If we are given growth rates to the nearest tenth of a percent we can calculate a halving or doubling time of up to 690 days (2 years).
The difference is extremely important because we not only need to know whether growth rates and R numbers are above or below zero and 1, respectively. We also need to know whether they are actually or effectively zero or 1. If this is the case then the daily numbers will stay the same for the foreseeable future.

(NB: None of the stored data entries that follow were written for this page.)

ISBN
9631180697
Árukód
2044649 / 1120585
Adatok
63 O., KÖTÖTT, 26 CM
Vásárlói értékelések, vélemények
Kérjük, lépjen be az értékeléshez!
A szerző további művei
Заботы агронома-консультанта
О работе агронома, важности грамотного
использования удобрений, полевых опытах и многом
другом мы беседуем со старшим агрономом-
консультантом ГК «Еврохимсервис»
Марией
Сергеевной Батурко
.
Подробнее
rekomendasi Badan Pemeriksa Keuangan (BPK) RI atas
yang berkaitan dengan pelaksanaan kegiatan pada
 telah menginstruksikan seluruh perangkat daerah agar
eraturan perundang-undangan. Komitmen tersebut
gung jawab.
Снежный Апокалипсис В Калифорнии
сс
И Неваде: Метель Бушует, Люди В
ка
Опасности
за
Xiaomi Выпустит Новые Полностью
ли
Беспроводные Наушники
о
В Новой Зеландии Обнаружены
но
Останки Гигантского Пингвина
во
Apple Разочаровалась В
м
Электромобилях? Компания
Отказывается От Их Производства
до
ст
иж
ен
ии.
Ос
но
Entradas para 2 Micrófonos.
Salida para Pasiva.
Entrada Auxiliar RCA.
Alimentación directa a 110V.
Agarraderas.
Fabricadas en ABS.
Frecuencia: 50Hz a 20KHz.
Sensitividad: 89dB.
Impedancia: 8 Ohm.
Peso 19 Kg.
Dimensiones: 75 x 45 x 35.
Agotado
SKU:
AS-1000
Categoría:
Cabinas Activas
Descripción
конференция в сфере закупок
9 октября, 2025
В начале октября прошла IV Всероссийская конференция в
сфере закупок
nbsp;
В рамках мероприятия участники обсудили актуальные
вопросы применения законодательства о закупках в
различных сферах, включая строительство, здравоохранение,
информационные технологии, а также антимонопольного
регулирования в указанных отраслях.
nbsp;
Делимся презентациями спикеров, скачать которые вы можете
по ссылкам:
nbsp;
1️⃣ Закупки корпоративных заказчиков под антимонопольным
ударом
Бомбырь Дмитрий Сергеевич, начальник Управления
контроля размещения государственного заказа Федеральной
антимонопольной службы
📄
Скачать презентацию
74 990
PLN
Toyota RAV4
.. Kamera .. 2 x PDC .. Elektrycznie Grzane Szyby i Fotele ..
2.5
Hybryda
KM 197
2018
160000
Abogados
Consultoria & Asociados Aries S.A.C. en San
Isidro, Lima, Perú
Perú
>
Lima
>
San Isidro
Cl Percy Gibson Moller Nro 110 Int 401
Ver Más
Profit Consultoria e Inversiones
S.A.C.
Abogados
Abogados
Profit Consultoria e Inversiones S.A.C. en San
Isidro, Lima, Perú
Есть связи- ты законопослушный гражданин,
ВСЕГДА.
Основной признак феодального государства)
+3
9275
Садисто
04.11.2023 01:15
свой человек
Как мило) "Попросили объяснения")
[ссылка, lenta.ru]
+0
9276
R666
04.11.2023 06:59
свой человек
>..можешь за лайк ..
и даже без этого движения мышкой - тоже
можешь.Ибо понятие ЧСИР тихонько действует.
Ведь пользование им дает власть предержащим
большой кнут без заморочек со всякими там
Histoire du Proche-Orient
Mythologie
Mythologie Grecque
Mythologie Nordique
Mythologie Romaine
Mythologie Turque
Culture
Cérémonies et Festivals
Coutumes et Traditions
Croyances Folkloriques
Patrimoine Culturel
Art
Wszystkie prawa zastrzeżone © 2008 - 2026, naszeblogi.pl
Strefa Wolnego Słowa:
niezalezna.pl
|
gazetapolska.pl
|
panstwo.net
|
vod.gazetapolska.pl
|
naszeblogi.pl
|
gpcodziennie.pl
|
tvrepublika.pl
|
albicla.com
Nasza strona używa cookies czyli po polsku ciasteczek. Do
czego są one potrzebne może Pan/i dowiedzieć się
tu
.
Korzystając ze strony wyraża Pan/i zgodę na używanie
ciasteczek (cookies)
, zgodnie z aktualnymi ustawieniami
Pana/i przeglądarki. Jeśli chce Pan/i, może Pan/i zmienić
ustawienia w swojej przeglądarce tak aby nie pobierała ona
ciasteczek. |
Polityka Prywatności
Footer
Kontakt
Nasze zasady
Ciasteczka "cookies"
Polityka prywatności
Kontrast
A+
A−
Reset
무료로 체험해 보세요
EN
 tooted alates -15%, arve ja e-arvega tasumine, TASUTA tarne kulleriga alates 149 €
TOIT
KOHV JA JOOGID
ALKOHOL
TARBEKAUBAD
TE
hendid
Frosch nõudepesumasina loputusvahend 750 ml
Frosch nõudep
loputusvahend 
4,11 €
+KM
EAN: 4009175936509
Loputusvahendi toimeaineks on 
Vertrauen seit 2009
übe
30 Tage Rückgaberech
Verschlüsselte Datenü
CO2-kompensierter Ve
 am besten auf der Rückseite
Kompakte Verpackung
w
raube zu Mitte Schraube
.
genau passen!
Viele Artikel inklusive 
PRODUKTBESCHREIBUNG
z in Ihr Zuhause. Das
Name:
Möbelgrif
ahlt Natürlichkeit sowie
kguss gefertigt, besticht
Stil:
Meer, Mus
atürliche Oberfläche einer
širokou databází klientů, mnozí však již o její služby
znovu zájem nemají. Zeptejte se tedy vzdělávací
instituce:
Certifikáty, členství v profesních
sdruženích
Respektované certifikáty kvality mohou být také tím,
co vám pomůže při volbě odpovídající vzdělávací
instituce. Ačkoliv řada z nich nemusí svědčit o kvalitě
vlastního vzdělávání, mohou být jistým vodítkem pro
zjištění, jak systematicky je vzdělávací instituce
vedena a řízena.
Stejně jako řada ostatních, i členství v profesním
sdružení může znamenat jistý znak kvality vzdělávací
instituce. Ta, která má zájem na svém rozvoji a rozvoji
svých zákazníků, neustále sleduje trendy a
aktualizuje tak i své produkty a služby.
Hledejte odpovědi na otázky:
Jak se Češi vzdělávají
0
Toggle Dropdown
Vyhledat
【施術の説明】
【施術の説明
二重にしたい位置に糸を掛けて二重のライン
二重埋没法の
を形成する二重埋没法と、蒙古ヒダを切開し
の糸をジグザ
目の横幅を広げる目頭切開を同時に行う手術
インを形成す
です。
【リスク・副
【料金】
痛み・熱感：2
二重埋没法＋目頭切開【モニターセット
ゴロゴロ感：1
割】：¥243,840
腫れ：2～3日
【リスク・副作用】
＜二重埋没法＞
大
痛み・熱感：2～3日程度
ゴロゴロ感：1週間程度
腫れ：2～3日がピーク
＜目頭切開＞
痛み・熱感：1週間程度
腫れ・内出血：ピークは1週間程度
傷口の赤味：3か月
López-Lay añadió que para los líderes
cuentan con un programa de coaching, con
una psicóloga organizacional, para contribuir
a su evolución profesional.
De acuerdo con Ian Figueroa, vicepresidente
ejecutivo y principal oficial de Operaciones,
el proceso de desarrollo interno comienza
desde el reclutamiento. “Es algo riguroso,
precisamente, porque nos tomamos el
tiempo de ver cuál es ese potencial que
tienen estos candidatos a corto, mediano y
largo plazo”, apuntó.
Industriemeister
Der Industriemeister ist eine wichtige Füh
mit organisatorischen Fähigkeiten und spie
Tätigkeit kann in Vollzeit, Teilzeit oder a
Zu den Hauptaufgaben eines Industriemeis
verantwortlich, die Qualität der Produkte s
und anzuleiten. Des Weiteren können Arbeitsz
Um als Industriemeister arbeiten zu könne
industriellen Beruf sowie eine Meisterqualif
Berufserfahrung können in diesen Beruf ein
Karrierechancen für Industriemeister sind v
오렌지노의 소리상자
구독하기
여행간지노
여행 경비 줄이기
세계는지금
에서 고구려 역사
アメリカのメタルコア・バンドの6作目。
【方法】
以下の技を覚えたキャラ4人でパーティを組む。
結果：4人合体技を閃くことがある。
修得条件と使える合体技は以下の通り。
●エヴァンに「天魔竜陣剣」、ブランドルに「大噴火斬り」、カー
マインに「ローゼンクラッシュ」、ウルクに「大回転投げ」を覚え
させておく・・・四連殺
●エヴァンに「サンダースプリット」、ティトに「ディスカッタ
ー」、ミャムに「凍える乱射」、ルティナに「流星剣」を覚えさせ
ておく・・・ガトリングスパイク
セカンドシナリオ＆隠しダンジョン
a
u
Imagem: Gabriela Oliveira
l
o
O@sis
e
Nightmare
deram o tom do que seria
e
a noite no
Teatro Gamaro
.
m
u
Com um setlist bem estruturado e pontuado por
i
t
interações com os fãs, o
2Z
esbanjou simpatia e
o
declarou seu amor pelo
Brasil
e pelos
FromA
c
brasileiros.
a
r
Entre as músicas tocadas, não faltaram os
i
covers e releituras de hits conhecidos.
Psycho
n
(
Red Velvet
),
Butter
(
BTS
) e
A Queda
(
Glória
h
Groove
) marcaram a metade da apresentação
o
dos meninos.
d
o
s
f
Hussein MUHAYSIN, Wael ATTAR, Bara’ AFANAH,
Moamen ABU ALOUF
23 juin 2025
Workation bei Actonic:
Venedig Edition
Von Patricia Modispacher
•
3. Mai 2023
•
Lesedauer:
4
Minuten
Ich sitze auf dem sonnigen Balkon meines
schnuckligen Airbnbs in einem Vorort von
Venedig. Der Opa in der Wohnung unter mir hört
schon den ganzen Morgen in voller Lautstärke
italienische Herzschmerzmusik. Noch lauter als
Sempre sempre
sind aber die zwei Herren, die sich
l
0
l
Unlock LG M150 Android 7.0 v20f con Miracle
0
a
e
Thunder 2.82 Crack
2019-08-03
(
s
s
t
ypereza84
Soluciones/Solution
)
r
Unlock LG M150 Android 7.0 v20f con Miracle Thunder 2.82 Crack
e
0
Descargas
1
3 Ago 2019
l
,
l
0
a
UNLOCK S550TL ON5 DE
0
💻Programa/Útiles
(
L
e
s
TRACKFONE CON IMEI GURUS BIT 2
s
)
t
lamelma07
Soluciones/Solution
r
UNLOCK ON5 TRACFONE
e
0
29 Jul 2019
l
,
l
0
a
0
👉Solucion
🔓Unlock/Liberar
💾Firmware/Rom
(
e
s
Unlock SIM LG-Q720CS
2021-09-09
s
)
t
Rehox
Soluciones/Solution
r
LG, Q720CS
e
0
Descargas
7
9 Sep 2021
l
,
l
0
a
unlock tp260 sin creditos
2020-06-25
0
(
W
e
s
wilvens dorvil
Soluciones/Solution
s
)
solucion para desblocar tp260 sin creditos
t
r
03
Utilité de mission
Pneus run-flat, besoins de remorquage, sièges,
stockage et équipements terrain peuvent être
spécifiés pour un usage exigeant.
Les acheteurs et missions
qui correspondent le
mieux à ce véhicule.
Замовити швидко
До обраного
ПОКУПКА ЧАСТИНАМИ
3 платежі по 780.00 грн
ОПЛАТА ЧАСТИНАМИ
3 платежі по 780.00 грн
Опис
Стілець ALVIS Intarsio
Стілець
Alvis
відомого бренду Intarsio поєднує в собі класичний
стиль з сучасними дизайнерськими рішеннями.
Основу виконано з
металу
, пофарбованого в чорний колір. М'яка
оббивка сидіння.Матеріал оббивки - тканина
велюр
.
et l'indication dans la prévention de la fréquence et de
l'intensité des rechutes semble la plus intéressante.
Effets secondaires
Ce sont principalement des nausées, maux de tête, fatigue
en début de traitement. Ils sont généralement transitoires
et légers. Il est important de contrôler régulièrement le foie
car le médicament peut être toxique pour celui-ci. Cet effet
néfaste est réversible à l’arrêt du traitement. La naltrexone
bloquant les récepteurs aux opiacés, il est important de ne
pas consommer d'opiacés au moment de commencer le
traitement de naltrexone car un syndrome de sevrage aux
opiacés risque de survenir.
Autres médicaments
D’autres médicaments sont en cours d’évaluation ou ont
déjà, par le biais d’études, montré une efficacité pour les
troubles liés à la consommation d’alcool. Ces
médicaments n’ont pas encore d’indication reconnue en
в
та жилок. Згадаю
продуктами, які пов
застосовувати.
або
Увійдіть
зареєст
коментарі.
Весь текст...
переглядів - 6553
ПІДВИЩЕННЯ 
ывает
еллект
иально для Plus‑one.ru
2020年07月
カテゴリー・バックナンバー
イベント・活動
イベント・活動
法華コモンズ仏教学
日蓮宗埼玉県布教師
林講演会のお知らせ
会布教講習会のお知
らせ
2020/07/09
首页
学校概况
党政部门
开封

This has huge ramifications. If the halving (or doubling) time is two years we won't notice much of a drop (or rise) in the next few months. Hospitals will still have the same number of coronavirus cases to deal with every day and other medical interventions and cancer testing will continue to stay on hold. If the halving (or doubling) time is even longer then, in the absence of good quality track and trace or a vaccine, the only thing that will save us is herd immunity.
The R value
As an arithmetic idiot, could I ask: since the R value is an average, does it not disguise the fact that some people are transmitting to the many whilst most are transmitting to few, if any?
Confidence intervals
That's a good point and question. R is typically reported with 95% credible intervals which helps to quantify the uncertainty and variability associated with the R calculation.
In the following article R
In the following article R=rxT+1 is used as an approximation for R. For rxT >1, The result is quite lower than the formula used here. https://royalsociety.org/-/media/policy/projects/set-c/set-covid-19-R-e…
R target
I have limited understanding of this paper, however is there a target/desirable R number for Covid-19?
can someone help me with calculations please ?
I am tracking Germany's numbers I use this formula for rate of growth over 7 days
=(((day7-day1)*100)/day1)/10
My reasoning to wanting to calculate the R
I could also just do it daily but I think over 7 days is better, I think the incidence level concept is flawed, because trending in Germany really is over 3 day or 4 days, but Sunday-Tues are almost nothing because of less reporting on the weekends. So you see the trend over 3 days about the same spike 3-4 days then low 3 days, repeat sometimes the spikes grow a little each week, so you can measure the curve. Also the if you change 7 day to 14 days the incidence level is twice as high but at 3 days it is two times lower, and this is more consistent to what is really going on. Then take into consideration percent of population that has cases it very low, thankfully. In my city over 138,000 we have only 3% of the city who had it, and this does not grow fast. Add to this that quick testing (not so reliable) adds to the number of cases, but Germany stopped measuring reproduction ratio R and Growth rate is important.
So using your data above,
how would I calculate R(reproduction ratio) ? In simple terms, (I use Excel)
and how to calculate your growth rate formula above ?
Thanks
spreadsheet
I put the spreadsheet here for you to download https://1drv.ms/x/s!AuvJc68dQC9sgR1LGFy2RR8avRfK?e=RqyRuH
I track the data in the DATA and DATA PLUS sheets
I created two new sheets RATES and FORECAST
In the RATES sheet I have trouble calculating the exponential growth rate and also the
R reproduction number
I hope that my FORECAST sheet can be completed
and some CHARTS on a CHART sheet
What is the Constant
In the equation what is the Constant equal too and how do I find out?
Epidemiology
In fact i do have the same query. How can we calculate the constant on the formula for R?
Less-than sign problem?
I think there is a problem with the encoding/processing of less-than signs in this article, resulting in missing regions of text (tested with Firefox and Vivaldi browsers).
Ok now?
Thanks for letting us know. We've hopefully fixed this now - please let us know if there's still a problem.